Al-Kebulan — the pre-colonial name for the African continent. "Mother of Mankind." "Land of the Blacks." "The Ones Before." It is the name that carries the weight of human origin, the place where consciousness first spoke.
Every AI model today is trained on data filtered through a single cultural lens. The internet does not represent humanity — it represents one slice of it. AI-Kebulan is built on authentic cultural data: the living speech of Black communities, the literary lineage of African American thought, and a healing-weighted objective that amplifies restoration over trauma.
This is not symbolic representation.
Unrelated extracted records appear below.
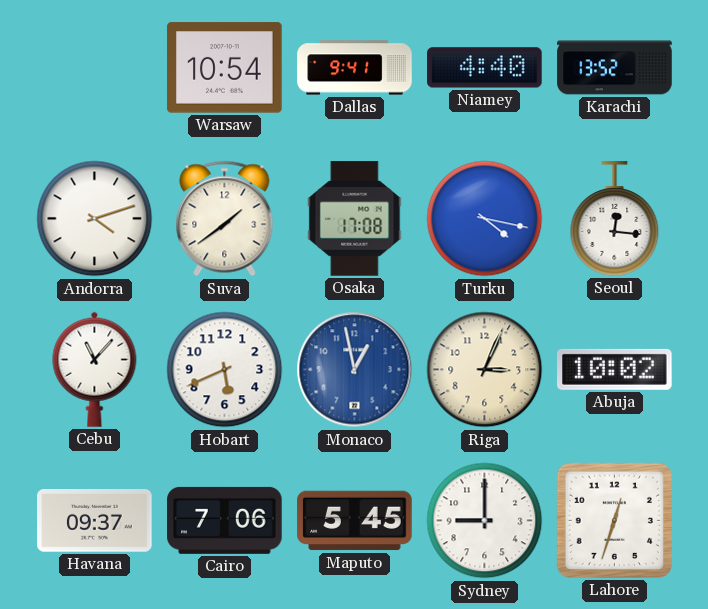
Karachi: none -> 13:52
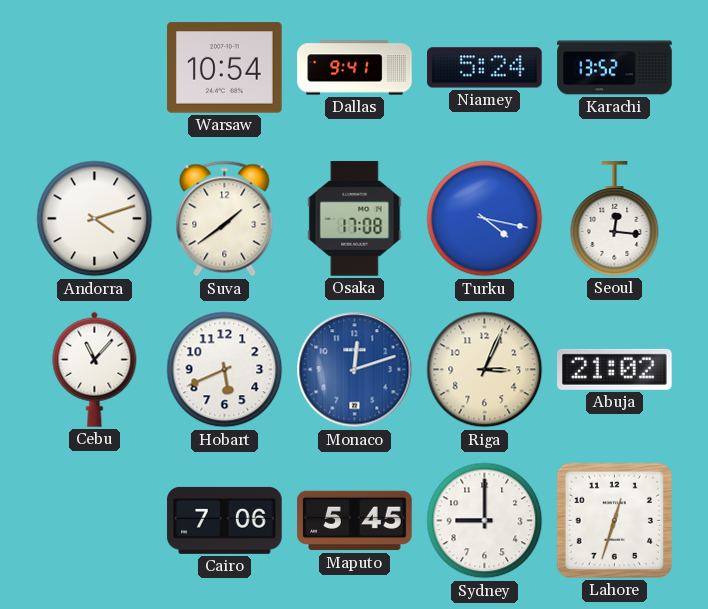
Niamey: 4:40 -> 5:24
Monaco: 12:58 -> 12:12
Abuja: 10:02 -> 21:02
Havana: 09:37 -> none
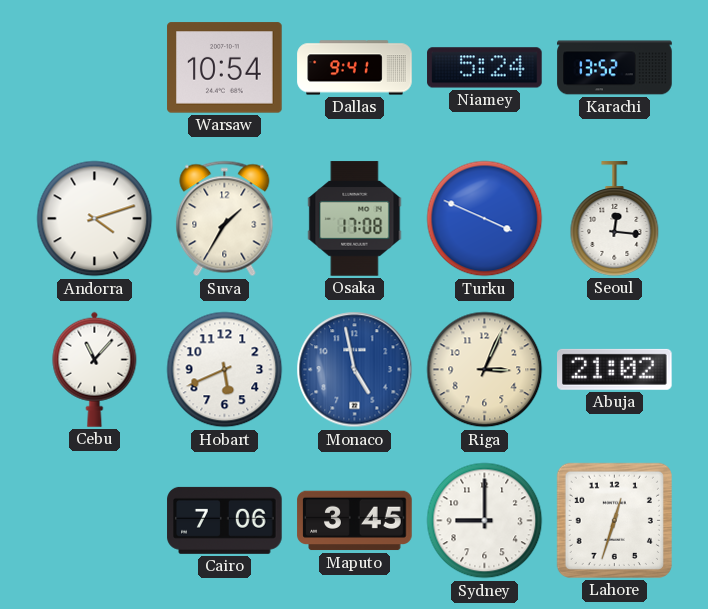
Suva: 1:39 -> 1:35
Turku: 4:17 -> 3:49
Monaco: 12:12 -> 4:58
Maputo: 5:45 -> 3:45
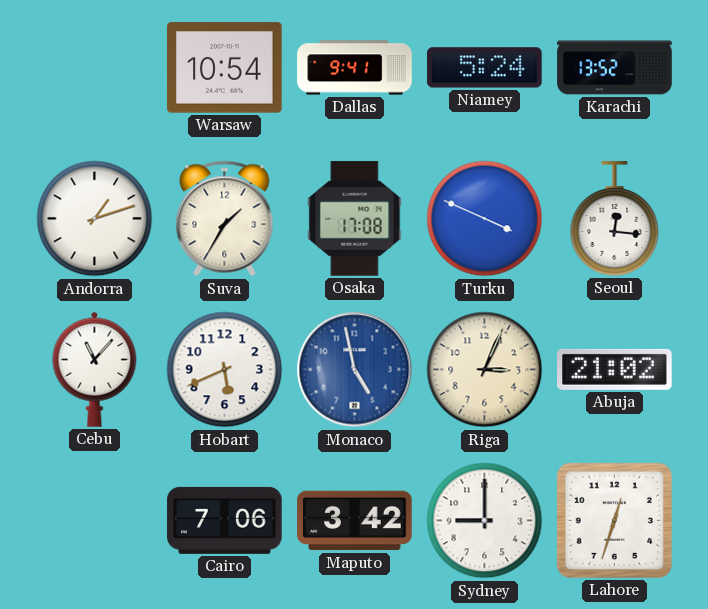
Andorra: 4:12 -> 1:12
Maputo: 3:45 -> 3:42
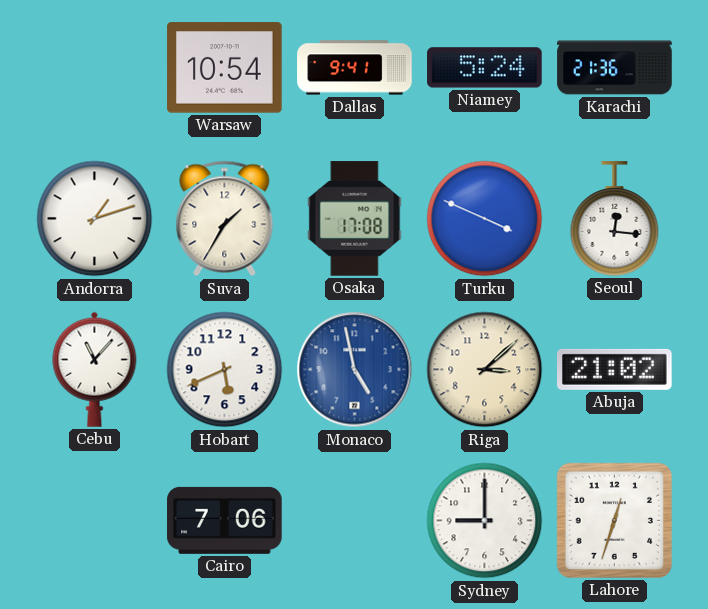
Karachi: 13:52 -> 21:36
Riga: 3:04 -> 3:08
Maputo: 3:42 -> none
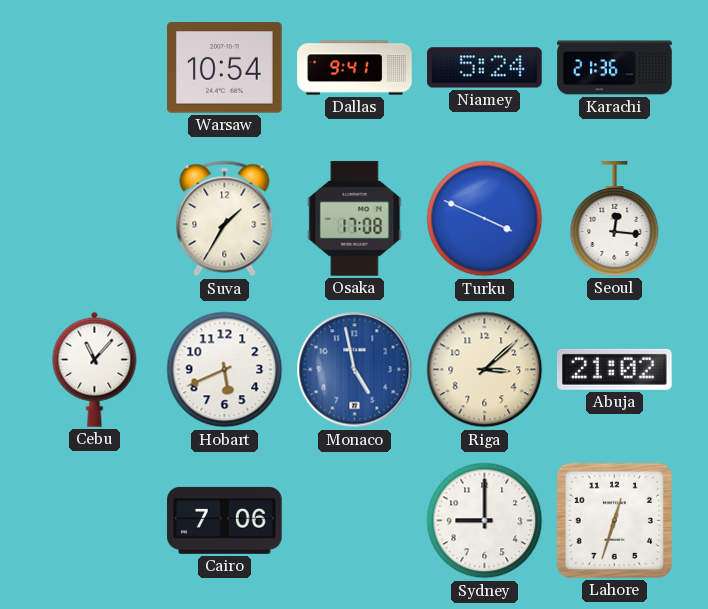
Andorra: 1:12 -> none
This is architecture-level cultural grounding — in the training data, in the objective function, in the vocabulary. Same transformer math. Different fuel.
A from-scratch transformer language model built with cultural integrity.
| Type | Transformer (pre-norm, causal) |
| Dimensions | 256-dim, 4 heads, 4 layers |
| Feed-forward | 512 (GELU activation) |
| Vocabulary | 8,192 BPE (trained on corpus) |
| Context window | 256 tokens |
| Position encoding | Sinusoidal (no learned params) |
| Weight tying | Input/output embeddings shared |
| Framework | PyTorch — from scratch |
| Lines of code | ~520 — readable, educational |
Four sources. One lineage. Authentic Black language data — not tokens scraped from the general internet.
220+ sociolinguistic interviews capturing authentic Black language patterns and regional variation across the United States. Living speech.
5.5GB of African American English tweets — the largest publicly documented AAE corpus for language modeling. Digital diaspora.
Works from 1853–1923 spanning the full arc of Black literary tradition — from slave narratives to reconstruction-era writing. Written witness.
Every training text carries a healing weight. The model learns more from healing-forward content per epoch. Psychiatrist, not victim.
Standard language models weight all tokens equally. AI-Kebulan amplifies texts that speak toward healing, restoration, and cultural truth. The loss function itself is biased — intentionally, toward wellness over trauma.
Clone the repo. Install dependencies. Train your own culturally-rooted language model.
git clone the repo, pip install -r requirements.txt. Minimal dependencies — just PyTorch and tokenizers.
Run bash scripts/download_data.sh to fetch the curated cultural corpus. ~6GB total.
python -m alkebulan.train --data ./data --output ./checkpoints — trains from scratch.
python -m alkebulan.generate --model ./checkpoints/best.pt --prompt "The truth about healing is" — hear what she has to say.